Did you know cooking involves science? If you think about it, it really does. We apply heat and cold to make things solidify or liquefy. We add different ingredients to create chemical reactions to make something different. What we make, if not done right, can generate bacteria or mold. Yeast is a live organism that we manipulate and kill for a variety of foods. All of that is just scratching the surface of food science, but we scratched it hard during our first day of Biotech Day Camp.
This is the third year for Biotech Day camp and it was bigger and better than ever. In the past three counties participated, but this year we brought our total number of campers up to 40 with the addition of a new county. Bladen, Cumberland, Hoke and Robeson County 4-H programs met in Robeson County on the first day and took over the Robeson County Cooperative Extension office. The group worked with teen volunteers to complete icebreakers while the adults (volunteers and staff) set up to teach some pretty incredible stuff. The youth were broken into four groups and rotated so they got a chance to do each of the activities during the day.
Sandra Cain, the Family and Consumer Science Agent in Bladen County and Peggy Monk, a 4-H Volunteer, took over the kitchen to teach our youth about canning. The youth worked together to make fresh peach jam and got to take home a jar that they made themselves. Although you might think this is easy and not exactly scientific, you might be wrong. If the temperature is not right things can go very wrong. Bacterias can be generated, yeast can form, and not only could you ruin your jam but you could create something that could make you sick if ingested. Instead our youth learned the right way to make the jam, make sure their jars were sterile, and that they were preserved correctly for future enjoyment.
Janice Fields, the Family and Consumer Science Agent in Robeson County worked with the youth to make whole grain bread. Our youth learned about the properties and importance of yeast, and that it is a live organism that causes the bread to rise and it dies during the heated baking process. They learned how to make whole grain flour and the importance of whole grains in our diet. Probably the most fun was actually kneading and making bread during the day and getting to try the fruits of their efforts.
Angela Shaver, the 4-H Extension Agent from Cumberland County worked with the youth on making ice cream in a bag. Although this sounds like snack time it was much more than that. Working in pairs each group made different kinds of ice cream. Some made it with whole milk, others skim milk, there was half and half as well as whipping cream. Soy milk and goats milk were also used in the process. The youth started by forming hypothesise on which ice cream would be the best and then had to follow a recipe, and measure their ingredients into a bag. That bag was then placed into another bag with ice and they had to shake it up until it was the consistency of ice cream. The science behind this experiment was tasty. First our youth learned the need for proper measurements or things would not turn out very well. They learned about the effects of salt on ice, melting and freezing points. Next it was taste test time and everyone had a taste of each ice cream and learned how the different milks interacted with the ingredients to create different tasting ice cream. Whipping cream by far came out the favorite as youth learned the fat content effects the taste and the more fat in ice cream the smoother and creamer it tastes.

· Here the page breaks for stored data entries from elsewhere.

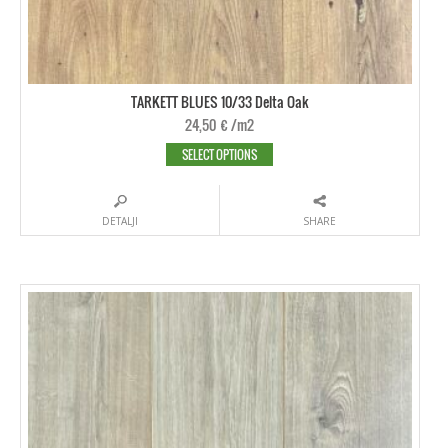
TARKETT BLUES 10/33 Delta Oak
24,50
€
/m2
SELECT OPTIONS
DETALJI
SHARE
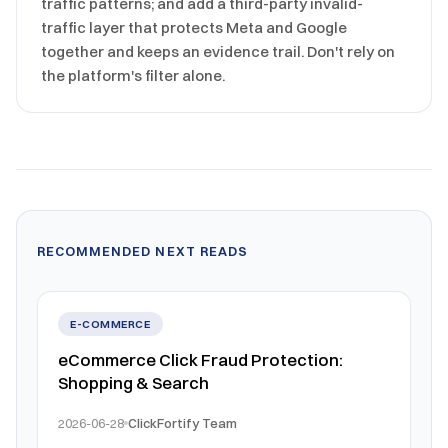
traffic patterns; and add a third-party invalid-
traffic layer that protects Meta and Google
together and keeps an evidence trail. Don't rely on
the platform's filter alone.
RECOMMENDED NEXT READS
E-COMMERCE
eCommerce Click Fraud Protection:
Shopping & Search
2026-06-28
ClickFortify Team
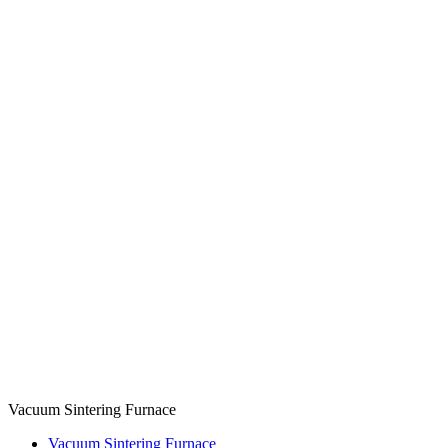
Vacuum Sintering Furnace
Vacuum Sintering Furnace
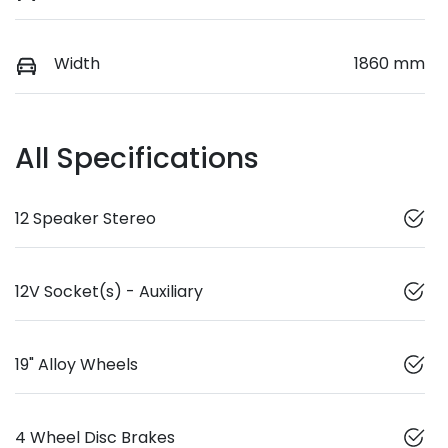
Width
1860 mm
All Specifications
12 Speaker Stereo
12V Socket(s) - Auxiliary
19" Alloy Wheels
4 Wheel Disc Brakes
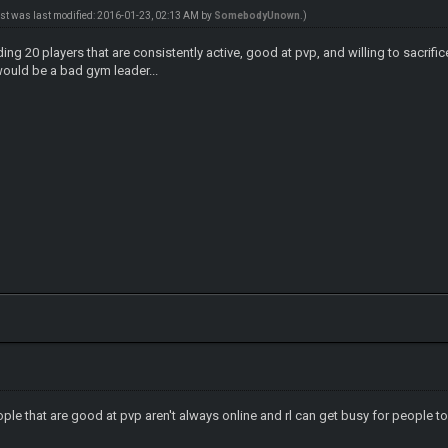
ost was last modified: 2016-01-23, 02:13 AM by
SomebodyUnown
.)
ing 20 players that are consistently active, good at pvp, and willing to sacrifi
would be a bad gym leader...
ople that are good at pvp aren't always online and rl can get busy for people to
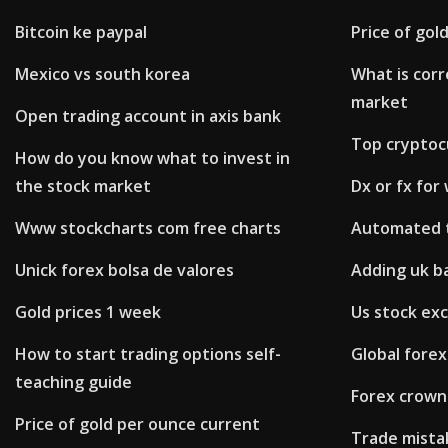
Bitcoin ke paypal
Price of gol
Mexico vs south korea
What is corr
market
Open trading account in axis bank
Top cryptoc
How do you know what to invest in
the stock market
Dx or fx for
Www stockcharts com free charts
Automated t
Unick forex bolsa de valores
Adding uk b
Gold prices 1 week
Us stock ex
How to start trading options self-
Global forex
teaching guide
Forex crown
Price of gold per ounce current
Trade mista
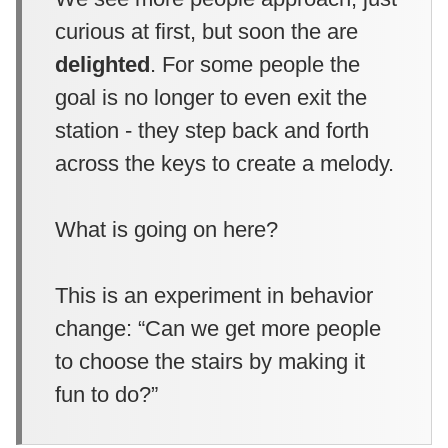
curious at first, but soon the are
delighted
. For some people the
goal is no longer to even exit the
station - they step back and forth
across the keys to create a melody.
What is going on here?
This is an experiment in behavior
change: “Can we get more people
to choose the stairs by making it
fun to do?”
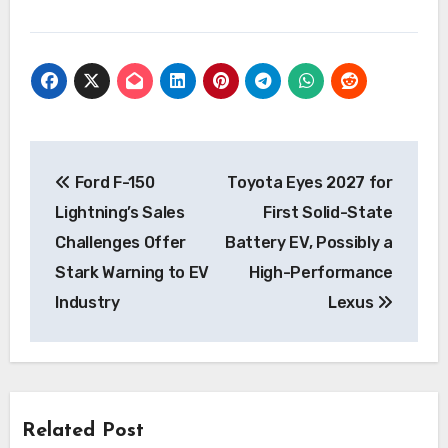
Post
Ford F-150
Toyota Eyes 2027 for
navigation
Lightning’s Sales
First Solid-State
Challenges Offer
Battery EV, Possibly a
Stark Warning to EV
High-Performance
Industry
Lexus
Related Post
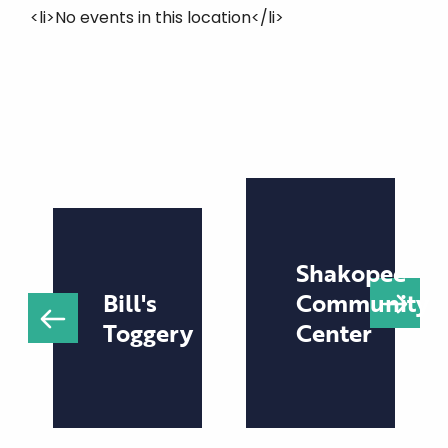
<li>No events in this location</li>
Shakopee
Bill's
Community
Toggery
Center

The other activity involved proprieties of all the activities and was lead by our own Robeson County 4-H Agent, Shea Ann DeJarnette. The youth worked together in teams to make their own root beer and then bottled it and took home a liter bottle for themselves. To successfully complete this project there were several steps. They had to successfully measure the ingredients into a one gallon jug. Start a chemical reaction between the yeast and the sugar to create carbonation. Then they had to determine the right time to stop carbonation by refrigerating the bottle. If they stopped carbonation too early their root beer would be flat. If they stopped it too late it would taste bitter and have an alcohol smell to it.
After completing all the activities for the day it was time to head back to the respective counties and prepare for the next day which would allow them to be strong and proud. That is the only clue you get as to tomorrow science adventure.